Ashton z zadowoleniem przyjmuje zwolnienie Kawalenki, ale ubolewa, że aby to się stało, był zmuszony prosić prezydenta Alaksandra Łukaszenkę o ułaskawienie - oświadczyła rzeczniczka Ashton Maja Kocijanczicz. Pani Ashton wyraziła też nadzieję na dalsze kroki władz białoruskich, apelując do nich o zwolnienie wszystkich więźniów politycznych i zdjęcie z nich wszelkich ograniczeń w sferze praw obywatelskich i politycznych.
Kocijanczicz przypomniała, że na październikowym posiedzeniu ministrów spraw zagranicznych państw UE będzie rozpatrywana kwestia Białorusi. Szczegóły jeszcze są ustalane - dodała. Również ZP OBWE wyraziło zadowolenie ze zwolnienia Kawalenki.
Z zadowoleniem przyjmujemy wiadomość o zwolnieniu Kawalenki, ale nadal bardzo się niepokoimy o los innych więźniów odbywających surowe kary, takich jak Aleś Bialacki i Źmicier Daszkiewicz. Coraz surowsze warunki odbywania przez nich kary budzą poważne zaniepokojenie - oświadczył szef komisji ZP OBWE ds. demokracji i praw człowieka Matteo Mecacci, który kierował krótkoterminową misją obserwatorów OWE na niedzielne wybory parlamentarne.
Mecacci wyraził nadzieję, że zgoda na złożenie wizyt niektórym więźniom politycznym przez przedstawicieli społeczności międzynarodowej zostanie rozciągnięta także na innych skazanych z powodów politycznych. Nawiązał w ten sposób do informacji Radia Watykańskiego, że nuncjusz apostolski na Białorusi Claudio Gugerotti spotkał się z 7 więźniami politycznymi na Białorusi.
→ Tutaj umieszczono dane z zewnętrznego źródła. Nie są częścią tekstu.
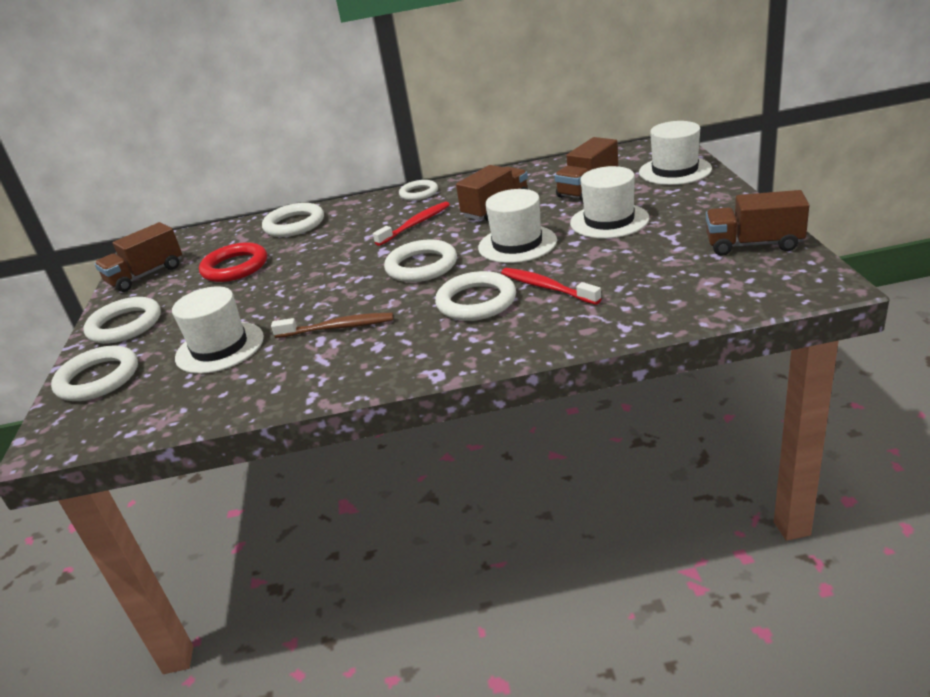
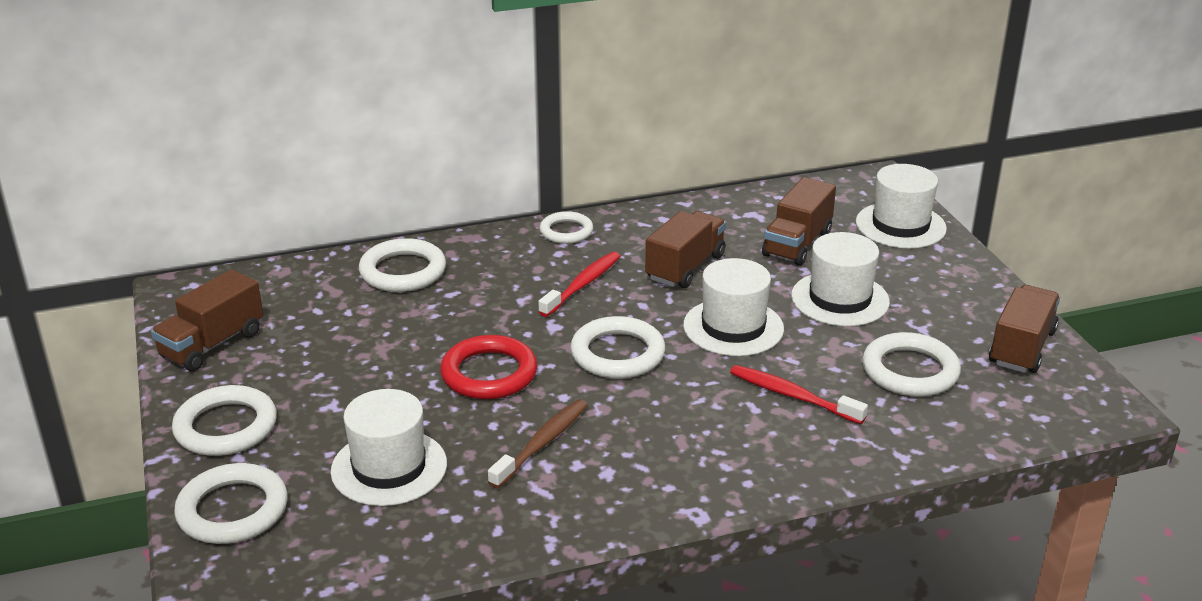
camera: 15 degrees left, 0 degrees up
(235, 267) = (346, 339): red ring -> red ring (489, 373)
(338, 328) = (542, 443): brown toothbrush -> brown toothbrush turned 45 degrees counterclockwise
(476, 301) = (710, 412): white ring -> white ring (910, 371)
(753, 244) = (1021, 348): brown truck -> brown truck turned 120 degrees clockwise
Powtarzamy nasz apel do władz o zwolnienie i rehabilitację wszystkich osób zatrzymanych i osądzonych za działalność polityczną na Białorusi od 2010 r. - podkreślił Mecacci. Witebski działacz opozycyjnej Partii Konserwatywno-Chrześcijańskiej-Białoruski Front Narodowy (PKCh-BNF) Siarhiej Kawalenka został w środę wieczorem zwolniony z kolonii karnej w Mohylewie, gdzie odbywał wyrok ponad 2 lat pozbawienia wolności. W czerwcu Kawalenka napisał prośbę o ułaskawienie do prezydenta. Jak mówi, uczynił to pod wpływem nacisków, m.in. kary karceru.
Kawalenka został pod koniec lutego skazany na 25 miesięcy kolonii karnej za złamanie warunków odbywania kary z 2010 roku. W maju 2010 r. Kawalenkę skazano na trzy lata zesłania i prac poprawczych za powieszenie na noworocznej choince w Witebsku historycznej biało-czerwono-białej flagi Białorusi. Skazany na taką karę nie może opuszczać miejscowości, do której go skierowano (w tym przypadku Witebska), musi w niej pracować i nocować w wyznaczonym miejscu.Opozycjonistę zatrzymano 19 grudnia 2011 roku. Kawalenka ogłosił w proteście głodówkę, którą prowadził z przerwami przez kilka miesięcy.
Biało-czerwono-białej flagi używano w latach 1918-19 w Białoruskiej Republice Ludowej i po rozpadzie ZSRR do 1995 roku. 14 maja 1995 roku z inicjatywy nowo wybranego wówczas prezydenta Łukaszenki na Białorusi odbyło się referendum, w wyniku którego zmieniono historyczną symbolikę białoruską na sowiecką z niewielkimi modyfikacjami: z czerwono-zielonej flagi zniknęły sierp i młot oraz pięcioramienna gwiazda. Biało-czerwono-białej flagi używają obecnie białoruskie środowiska opozycyjne.